How to count unique values with n_distinct() in R
Introduction
The n_distinct() function in dplyr is a powerful tool for counting the number of unique values in a vector or dataset. This function is essential for data exploration and quality checks, helping you quickly understand the diversity of your data. You’ll find it particularly useful when examining categorical variables, checking for duplicates, or summarizing data by groups.
Setup
Let’s start by loading the tidyverse package and creating some sample data to work with:
library(tidyverse)# Create sample data with some duplicate IDs and a missing value
df <- tibble(
id = c(2, 4, 1, 2, 3, 4, NA),
amount = c(250, 200, 150, 250, 300, 120, 200)
)
dfOur dataset contains 7 rows but notice that some ID values are repeated, and we have one missing value (NA).

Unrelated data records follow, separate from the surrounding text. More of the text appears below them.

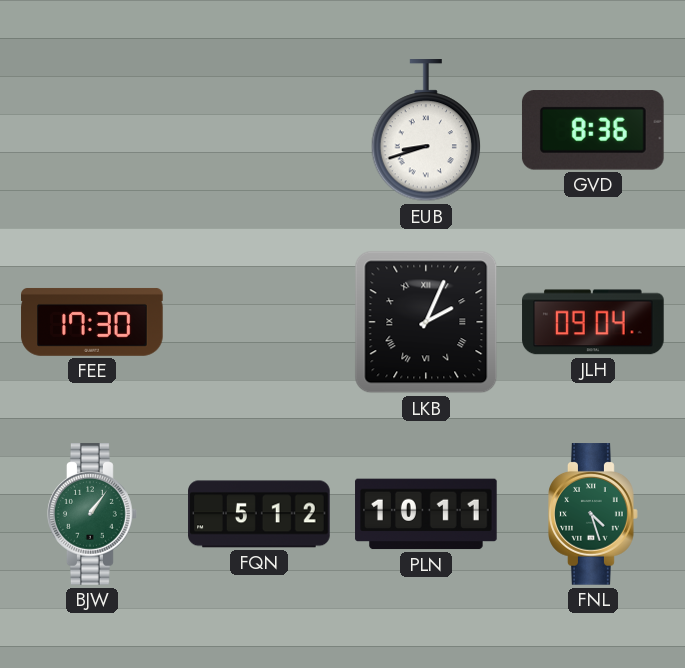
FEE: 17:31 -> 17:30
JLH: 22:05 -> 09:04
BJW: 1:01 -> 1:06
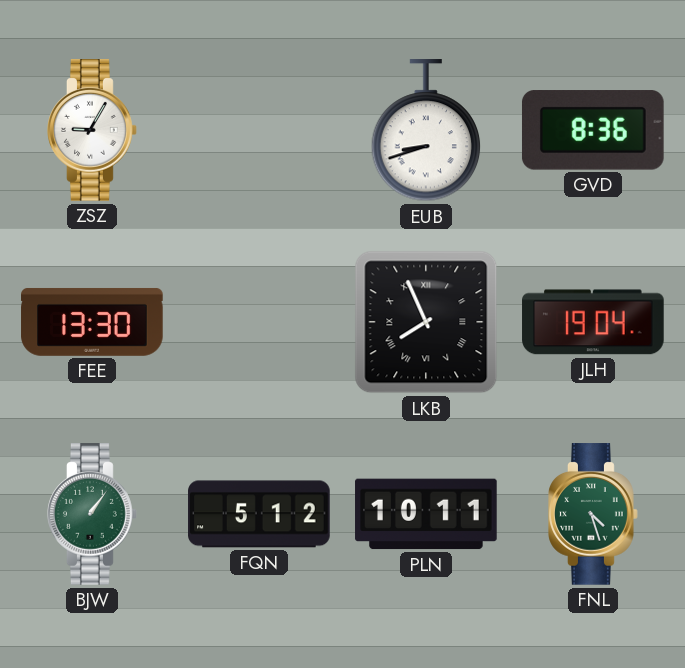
ZSZ: none -> 9:05
FEE: 17:30 -> 13:30
LKB: 2:04 -> 7:56
JLH: 09:04 -> 19:04
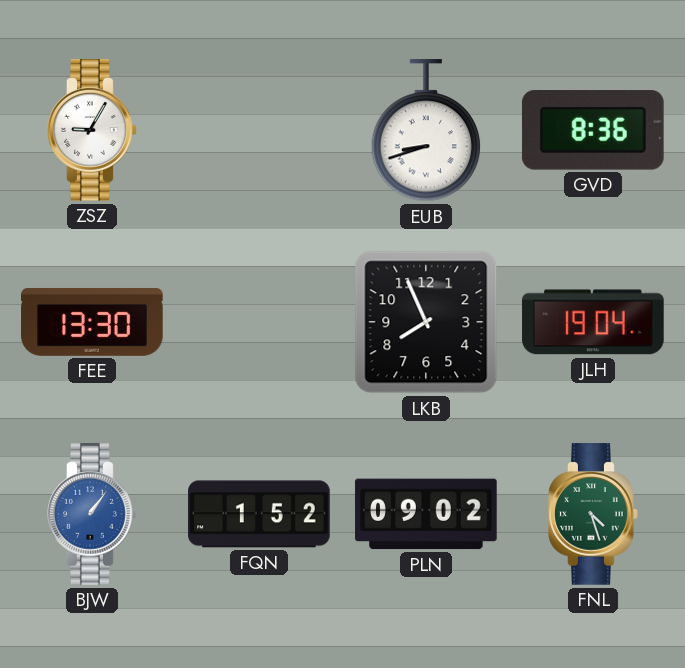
LKB numerals: Roman -> Arabic
BJW dial: green -> blue
FQN: 5:12 -> 1:52
PLN: 10:11 -> 09:02
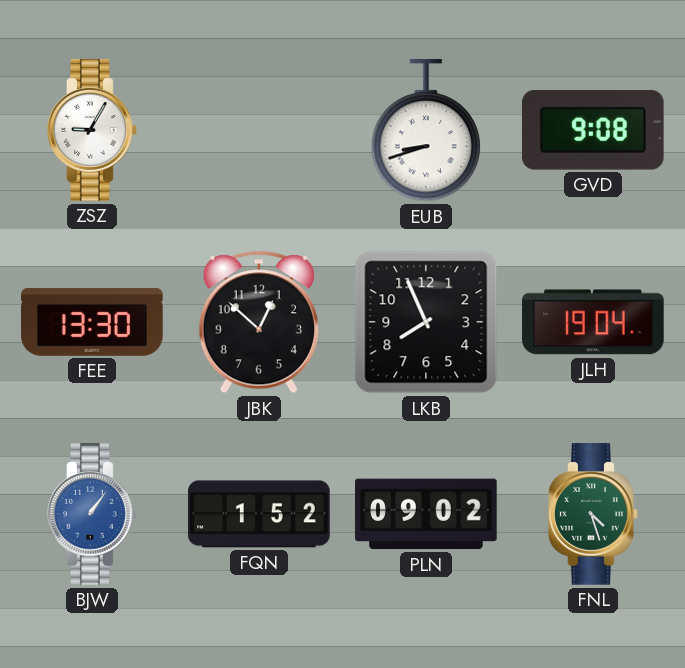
GVD: 8:36 -> 9:08
JBK: none -> 12:52
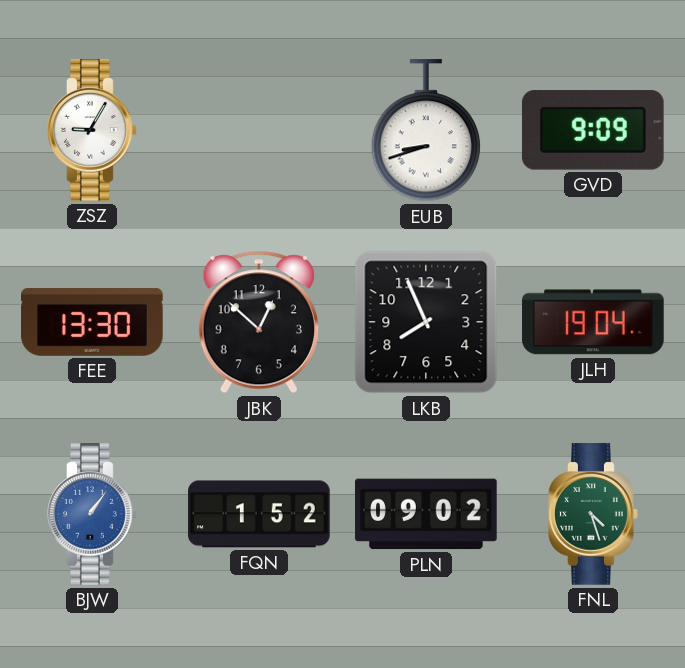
GVD: 9:08 -> 9:09
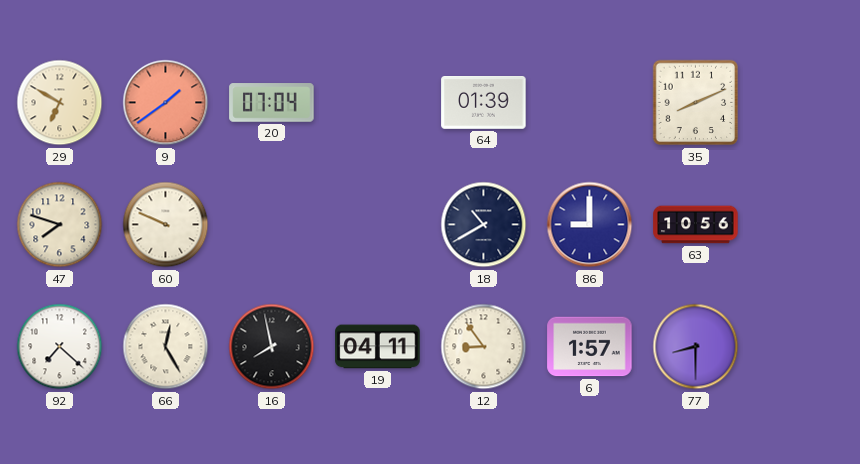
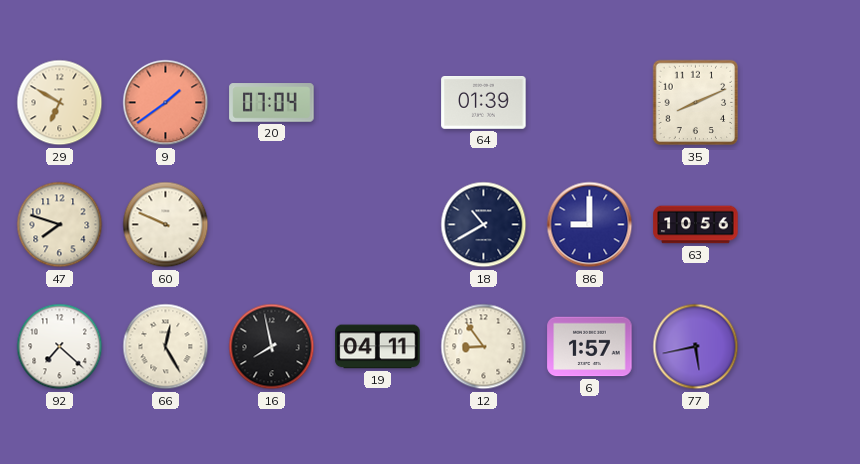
77: 8:30 -> 5:43
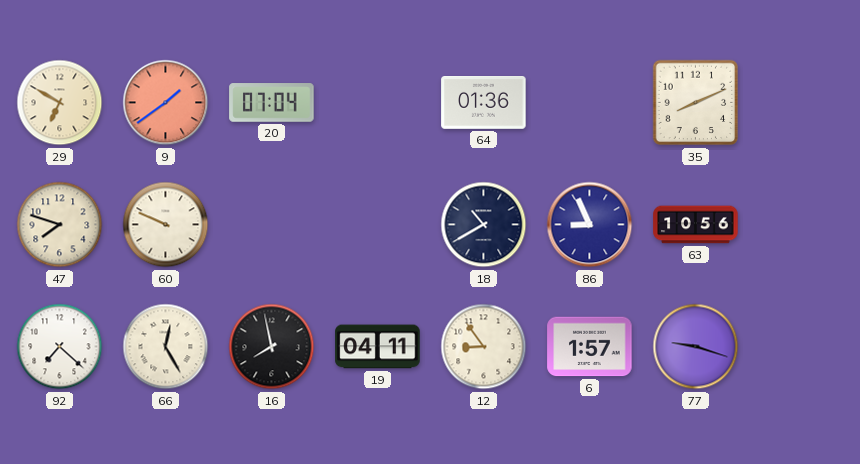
64: 01:39 -> 01:36
86: 9:00 -> 8:56
77: 5:43 -> 9:18
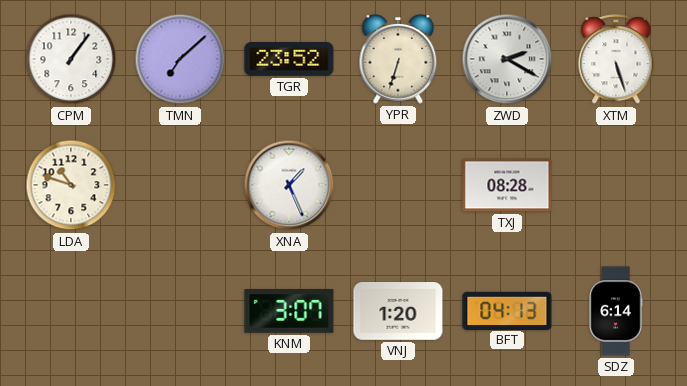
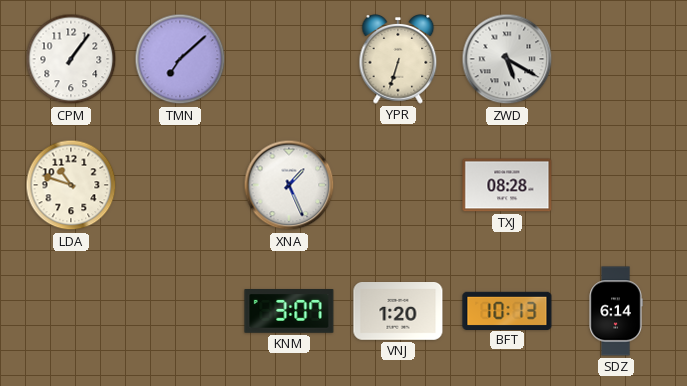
TGR: 23:52 -> none
ZWD: 2:20 -> 5:20
XTM: 5:27 -> none
BFT: 04:13 -> 10:13
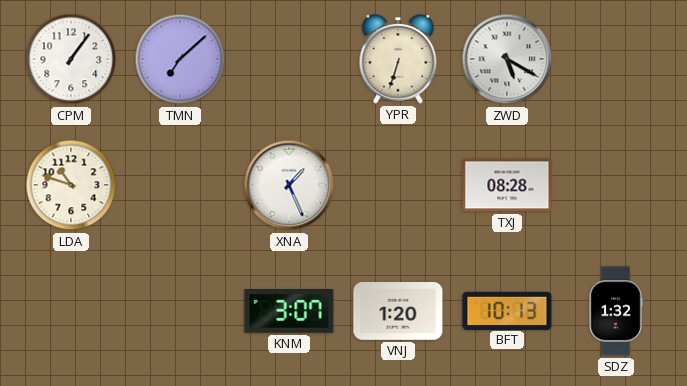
SDZ: 6:14 -> 1:32
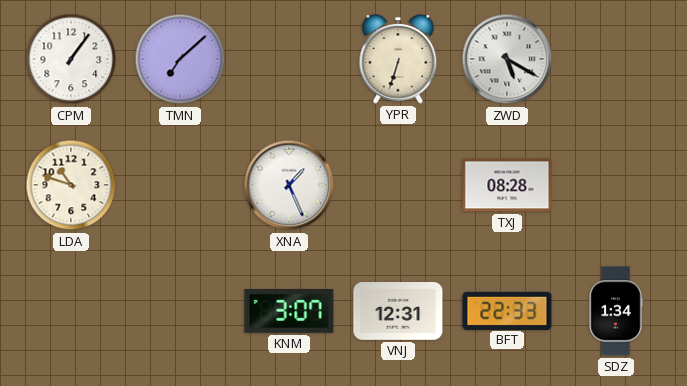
VNJ: 1:20 -> 12:31
BFT: 10:13 -> 22:33
SDZ: 1:32 -> 1:34
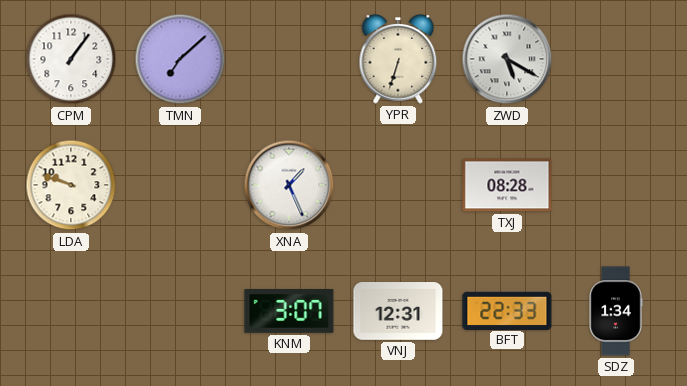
LDA: 10:48 -> 9:48
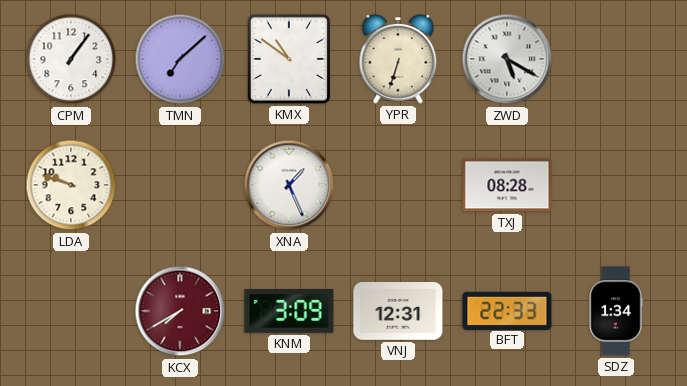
KMX: none -> 10:51
KCX: none -> 7:40
KNM: 3:07 -> 3:09
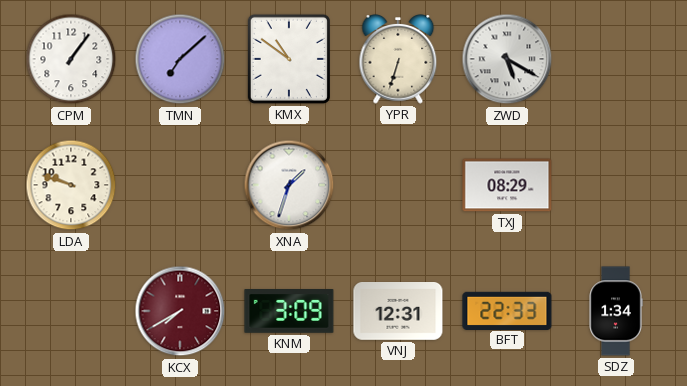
XNA: 1:26 -> 1:33
TXJ: 08:28 -> 08:29
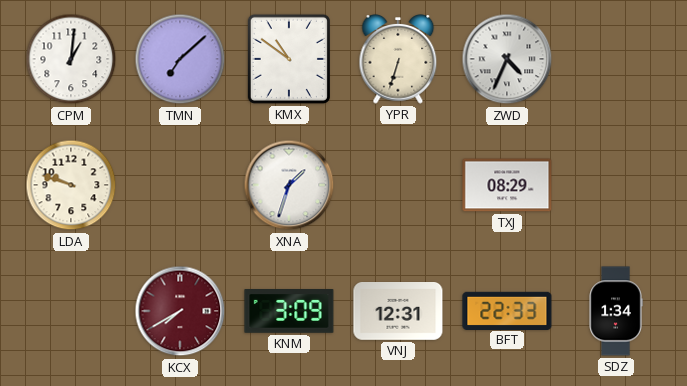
CPM: 1:06 -> 1:01
ZWD: 5:20 -> 4:34
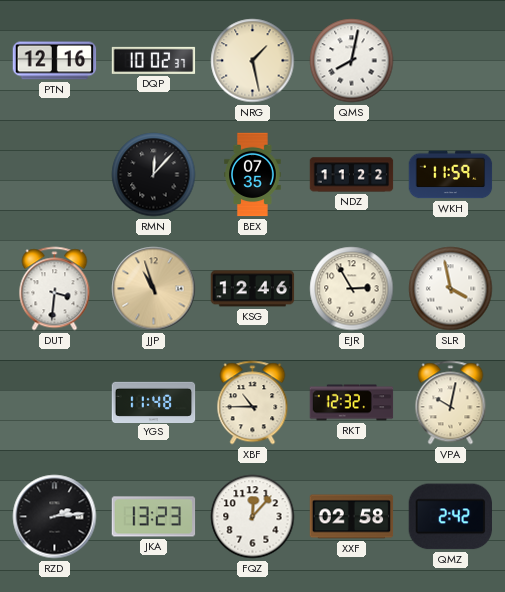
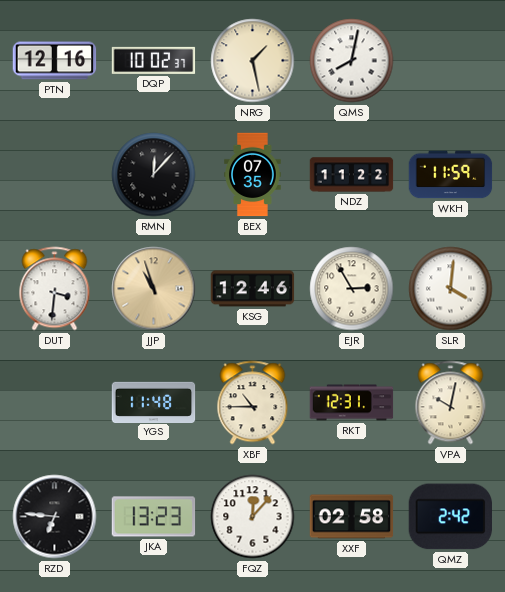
SLR: 3:58 -> 4:01
RKT: 12:32 -> 12:31
RZD: 2:14 -> 6:46
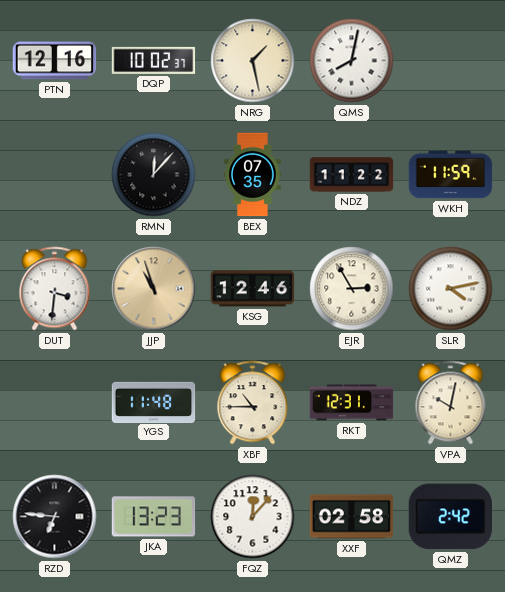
SLR: 4:01 -> 4:13
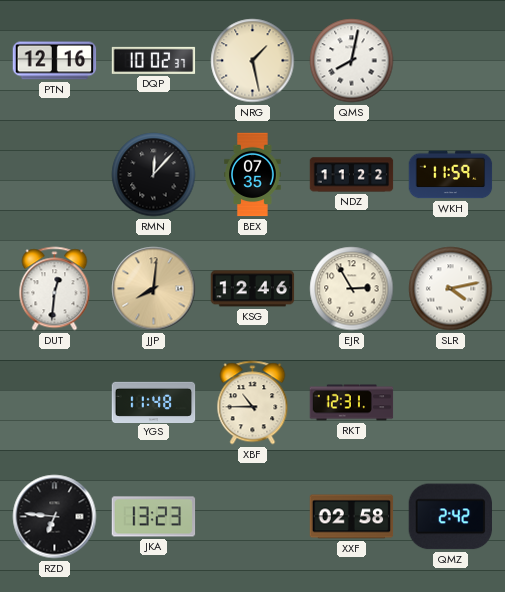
DUT: 3:31 -> 12:31
JJP: 10:57 -> 8:01
VPA: 10:02 -> none
FQZ: 12:07 -> none
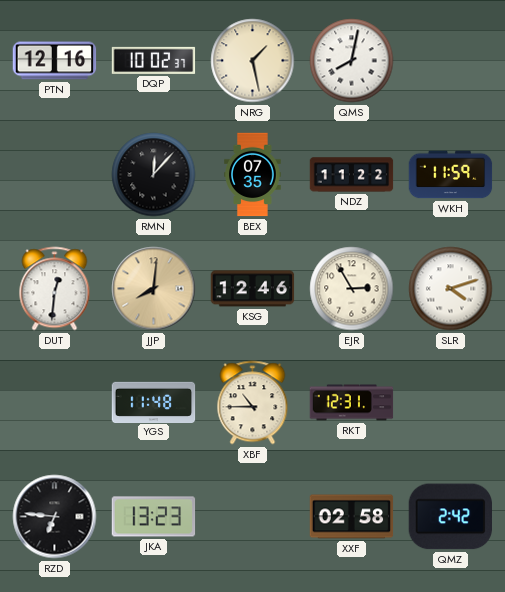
SLR: 4:13 -> 4:12
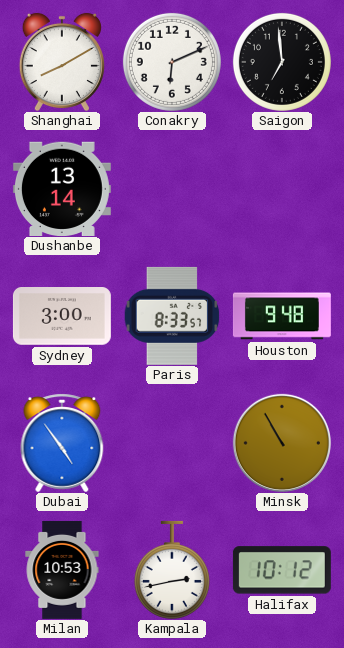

Basic Usage of n_distinct()
The most common way to count distinct values is to use n_distinct() with pull() to extract a column:
df |>
pull(id) |>
n_distinct()This counts all unique values including NA, so we get 5 distinct values (1, 2, 3, 4, and NA).
Handling Missing Values
To exclude missing values from the count, use the na.rm parameter:
df |>
pull(id) |>
n_distinct(na.rm = TRUE)Now we get 4 distinct values, excluding the NA.
Alternative Approaches
You can achieve the same result using unique() and length():
df |>
pull(id) |>
unique() |>
length()This approach first gets unique values, then counts them. However, n_distinct() is more concise and handles missing values more explicitly.
Direct Column Access
You can also use n_distinct() directly on a column without pipes:
n_distinct(df$id)This base R syntax is shorter for simple cases but doesn’t integrate as well with dplyr workflows.
Counting Distinct Rows
When applied to an entire dataframe, n_distinct() counts unique combinations of all columns:
df |>
n_distinct()This tells us how many completely unique rows exist in our dataset.
Using n_distinct() with Group Operations
One of the most powerful applications is counting distinct values within groups:
# Example with grouped data
df_grouped <- tibble(
category = c("A", "A", "B", "B", "B"),
value = c(10, 20, 10, 30, 20)
)
df_grouped |>
group_by(category) |>
summarize(distinct_values = n_distinct(value))This shows how many distinct values exist within each category, which is invaluable for understanding data distribution across groups.
Summary
The n_distinct() function is an essential tool for exploratory data analysis in R. Use it to quickly count unique values in columns, check data quality, and summarize categorical variables. Remember to use na.rm = TRUE when you want to exclude missing values from your counts. Combined with group_by(), it becomes even more powerful for understanding patterns within different subsets of your data.